**Instructions to follow:**
Return every line of the data below that contains the string "SMAPE".

**Task inputs:**
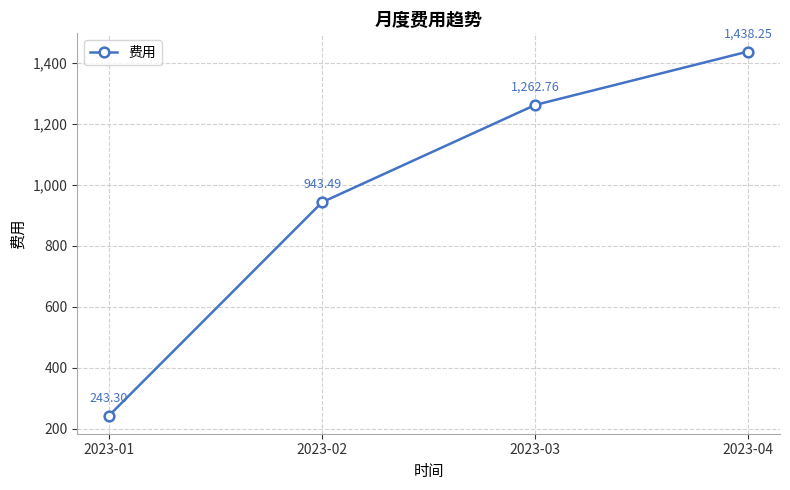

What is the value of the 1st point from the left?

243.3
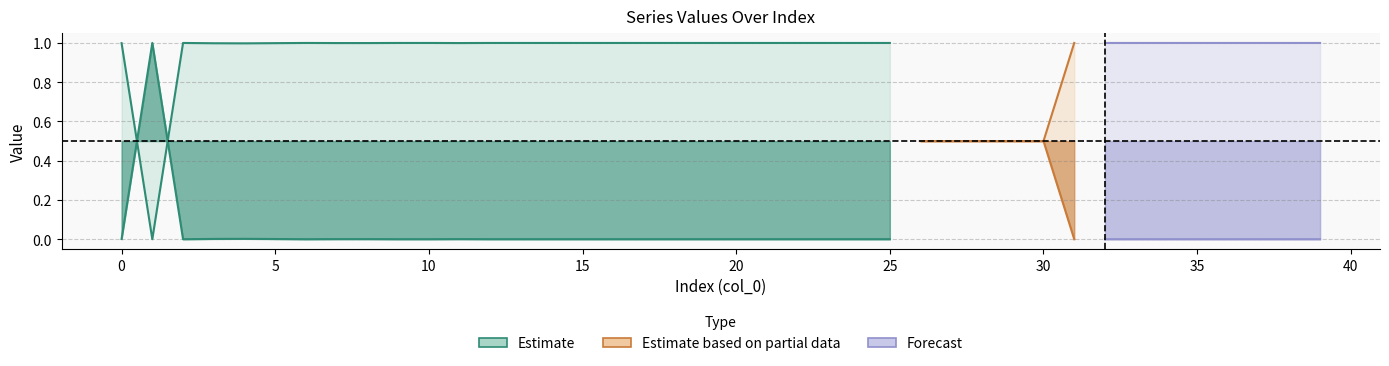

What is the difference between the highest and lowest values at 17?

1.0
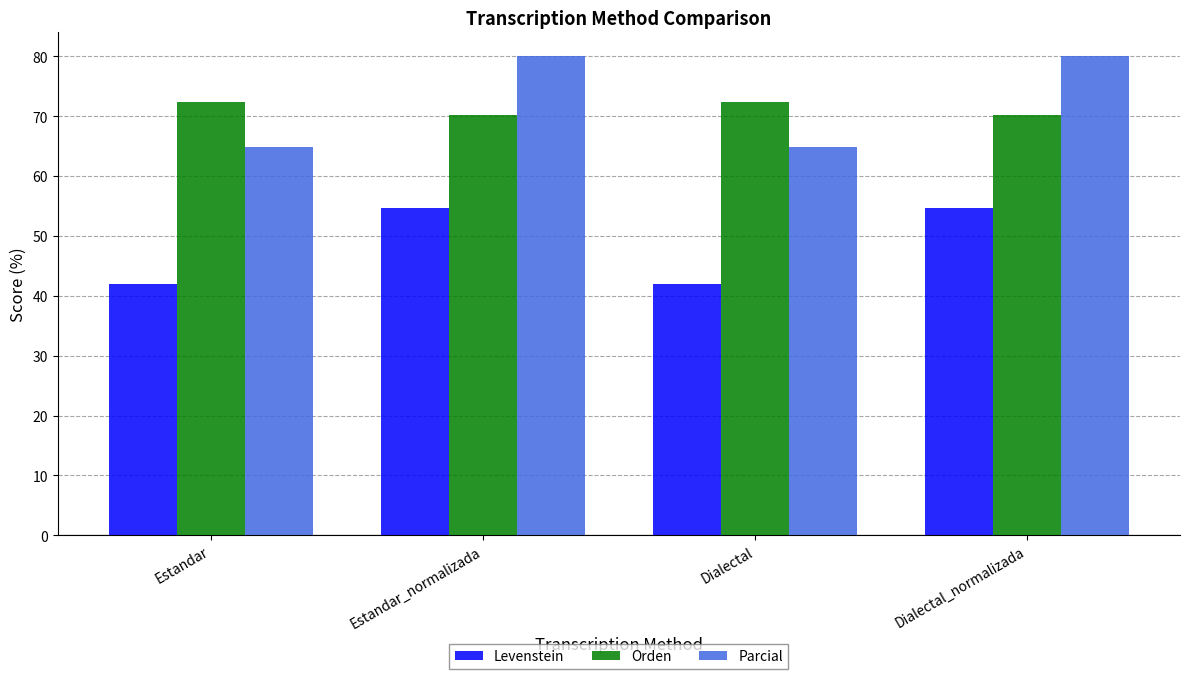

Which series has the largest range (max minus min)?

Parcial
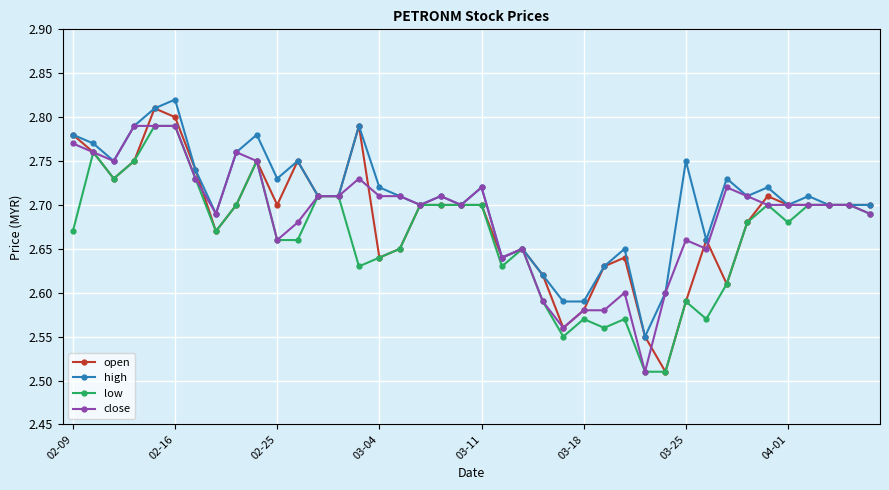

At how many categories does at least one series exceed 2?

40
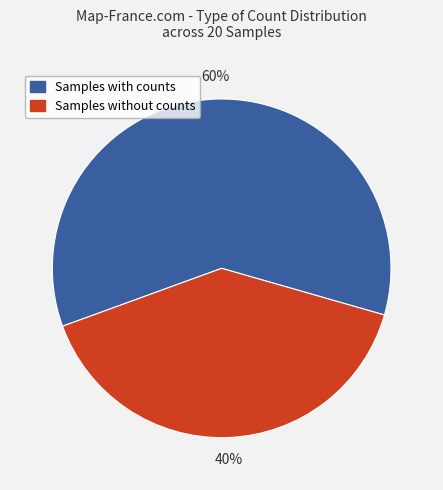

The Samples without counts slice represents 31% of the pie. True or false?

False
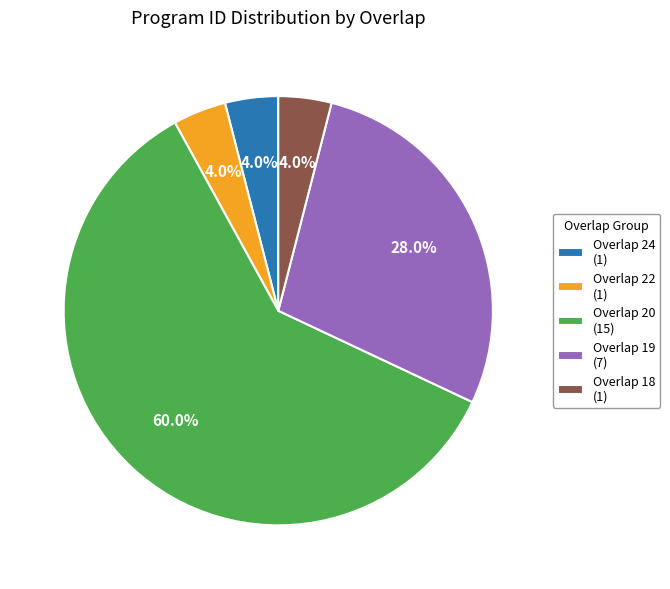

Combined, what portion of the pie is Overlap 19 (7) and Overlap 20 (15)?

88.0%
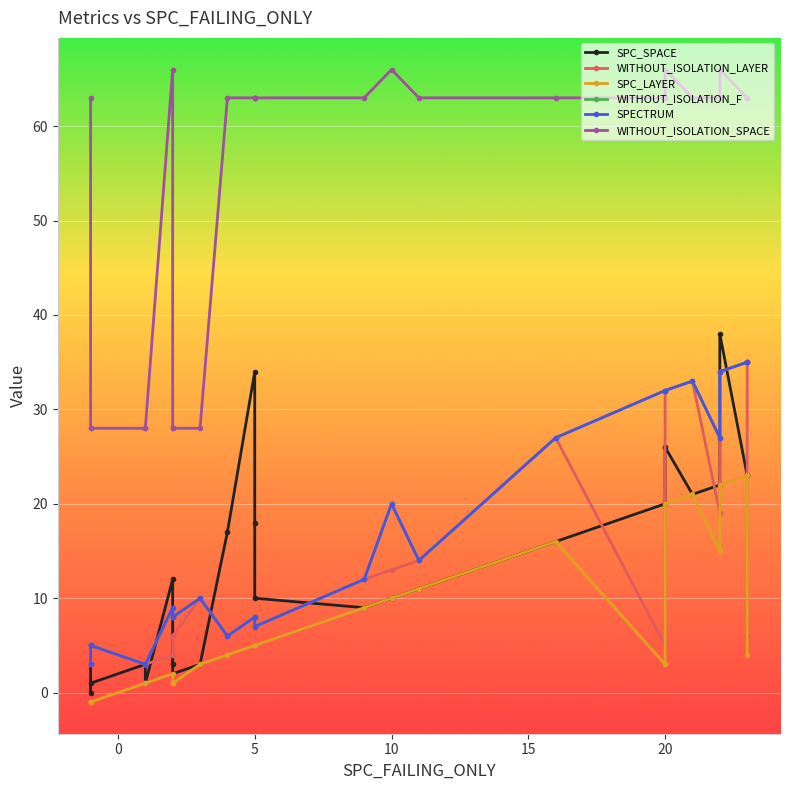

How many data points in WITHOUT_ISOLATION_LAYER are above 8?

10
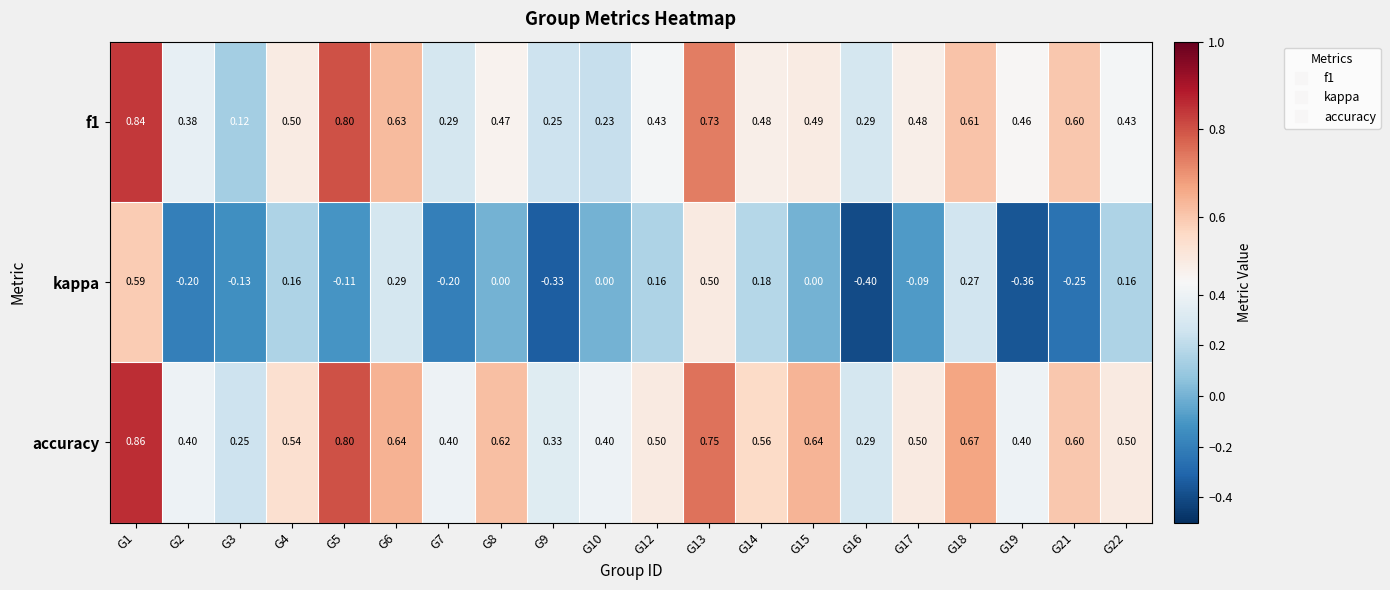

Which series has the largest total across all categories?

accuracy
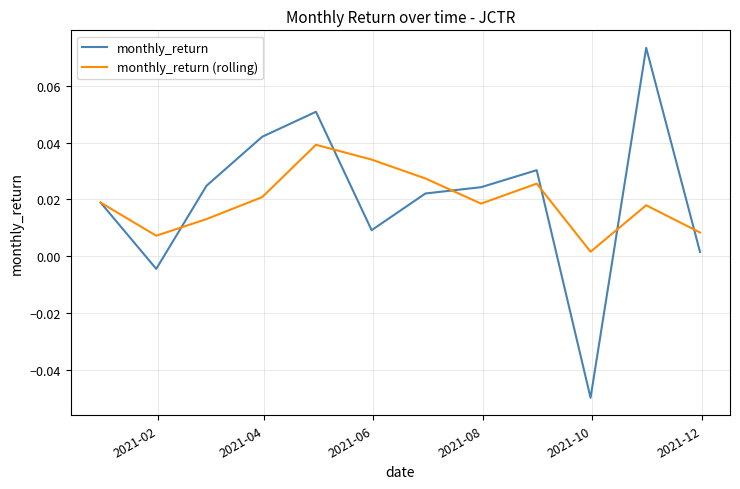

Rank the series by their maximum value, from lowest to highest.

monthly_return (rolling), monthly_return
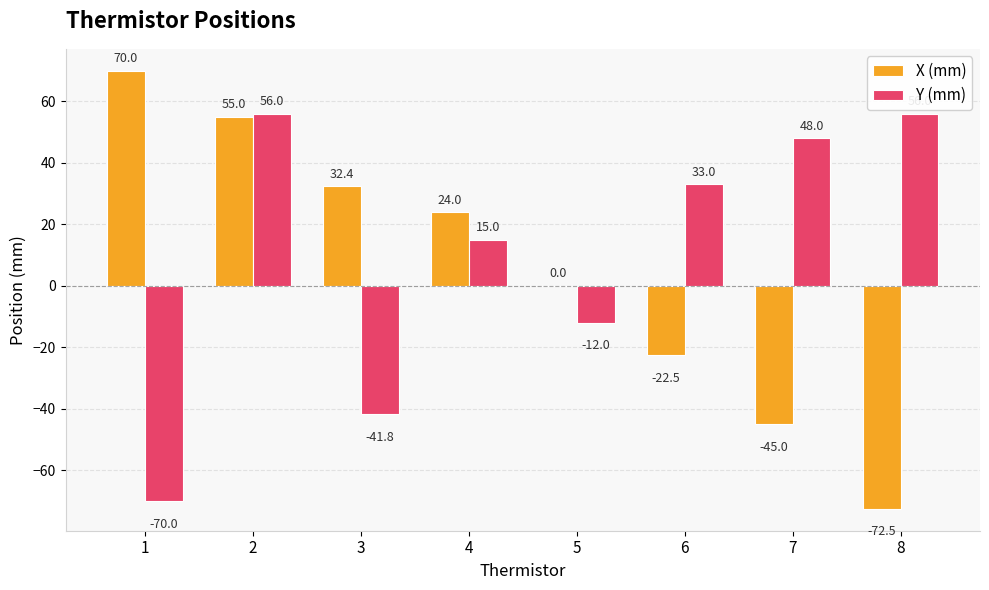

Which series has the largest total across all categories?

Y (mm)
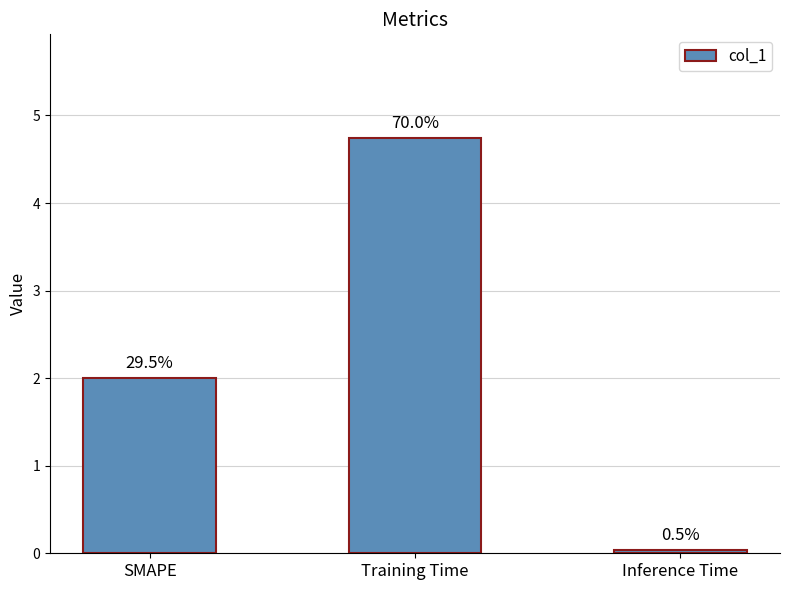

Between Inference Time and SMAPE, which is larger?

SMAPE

**Exercise solution:**
Between Inference Time and SMAPE, which is larger?
SMAPE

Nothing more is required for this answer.